Patent Troll Says Using Wi-Fi Infringes Their Patents; Won’t Sue Consumers… “At This Stage”

Why would a Delaware company holding several dozen patents — several formerly owned and controlled by a semiconductor manufacturer — suddenly decide to sue businesses that offer their customers access to Wi-Fi?  Because that is where the money is.

Innovatio IP Ventures, LLC is a patent holding company — one that today holds 31 patents, acquired mostly from Broadcom, that generally deal with “wireless local area network” technology most consumers know better as Wi-Fi.  In reality, Innovatio doesn’t really innovate much of anything in the technology department.  It has no products or services for sale.  But it has managed to innovate what critics are calling a “major shakedown” with the help of its law firm to collect royalty payments from companies large and small who find it easier to settle the lawsuits than hire attorneys to defend them.

That may be precisely the business model companies like Innovatio have in mind.

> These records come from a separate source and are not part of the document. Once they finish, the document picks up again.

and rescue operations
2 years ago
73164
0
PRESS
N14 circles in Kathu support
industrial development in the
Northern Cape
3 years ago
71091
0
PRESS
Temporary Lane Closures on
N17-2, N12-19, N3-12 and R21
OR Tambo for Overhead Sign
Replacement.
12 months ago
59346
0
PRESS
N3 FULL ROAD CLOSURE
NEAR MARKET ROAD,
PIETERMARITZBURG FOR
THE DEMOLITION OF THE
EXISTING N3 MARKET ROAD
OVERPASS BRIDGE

The company is suing coffee shops, grocery stores, restaurant chains, and even individual hotels and motels where Wi-Fi is provided as a customer convenience.  Among the defendants: Hyatt Corporation, Marriott Hotels, Wyndham Hotels and Resorts, Ramada Inn, Best Western, Days Inn, Super 8 Hotels, Travelodge, Caribou Coffee, Cosí and Panera Bread Co., and Meijer, Inc.  Within those lawsuits, hundreds of individual business locations are accused of violating Innovatio’s Wi-Fi patent rights.

But there is a way to make Innovatio, and their attorneys, go away.  Agree to a quick, “one-time settlement” in the form of a “licensing payment” between $2,300 and $5,000 per infringing location.

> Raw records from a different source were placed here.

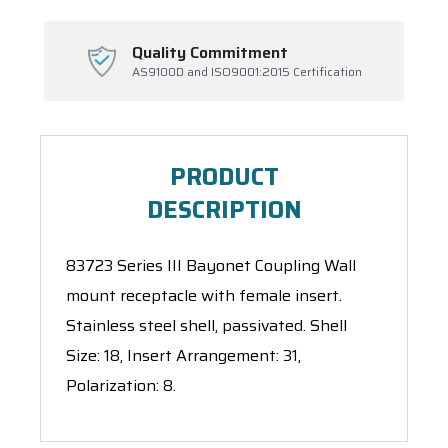
Quality Commitment
AS9100D and ISO9001:2015 Certification
PRODUCT
DESCRIPTION
83723 Series III Bayonet Coupling Wall
mount receptacle with female insert.
Stainless steel shell, passivated. Shell
Size: 18, Insert Arrangement: 31,
Polarization: 8.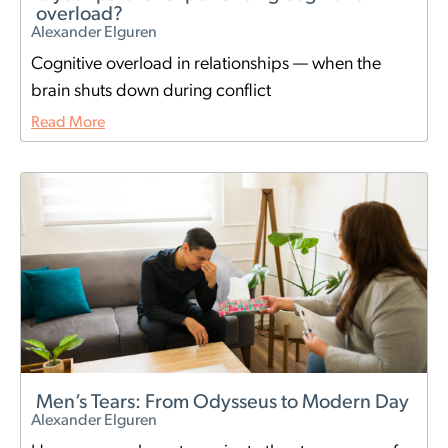
overload?
Alexander Elguren
Cognitive overload in relationships — when the
brain shuts down during conflict
Read More
Men’s Tears: From Odysseus to Modern Day
Alexander Elguren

That’s cheaper than putting an attorney on a retainer and spending several hours contemplating a defense strategy, a fact of life many businesses can’t afford to ignore.

Critics of these patent-holding companies call them “patent trolls” that exist solely to rake in settlement payments on broadly-written patents.  Innovatio’s own lawsuits describe anyone who uses Wi-Fi as a potential violator.  It’s a new tactic for patent attorneys who more commonly chase equipment manufacturers and vendors, not the end users of the technology.  Innovatio has set its sights on smaller companies offering Wi-Fi services, perhaps because some of America’s largest equipment manufacturers, Cisco and Motorola, have deep enough pockets to fight back in court.

Who has even fewer resources to defend themselves against a patent infringement lawsuit mill?  Individual consumers, who technically are also violating Innovatio’s patents just by running a wireless network inside their home.  Innovatio defines that as patent infringement themselves, but benevolently suggests it will not sue ordinary consumers “at this stage” of Innovatio’s “systematic campaign,” reports The Patent Examiner:

“Innovatio has made a strategic and business judgment at this stage that it doesn’t intend to pursue [lawsuits on the basis of] residential use of WiFi,” said Matthew McAndrews, the lawyer representing Innovatio in the case. (The law firm’s offices in downtown Chicago are located about five blocks away from Innovatio’s office. The U.S. Patent and Trademark Office shows another address for Innovatio, in a house at the end of a cul-de-sac in Ladera Ranch, Calif.)

As if to assure anyone who owns a laptop, smartphone or tablet that they’re not in danger of finding themselves in the company’s cross hairs, McAndrews added that he doesn’t “perceive” Innovatio’s litigation strategy changing. McAndrews did not respond to queries about who is behind Innovatio.

But that may not last forever:

McAndrews acknowledged the ubiquity of wireless Internet – likening it to a fundamental utility like gas or electricity – but offered a different perspective on the terms of its use. Ultimately, he said, Innovatio’s “plan is to license this portfolio to the fullest extent possible. That would include anyone who’s wireless networking.”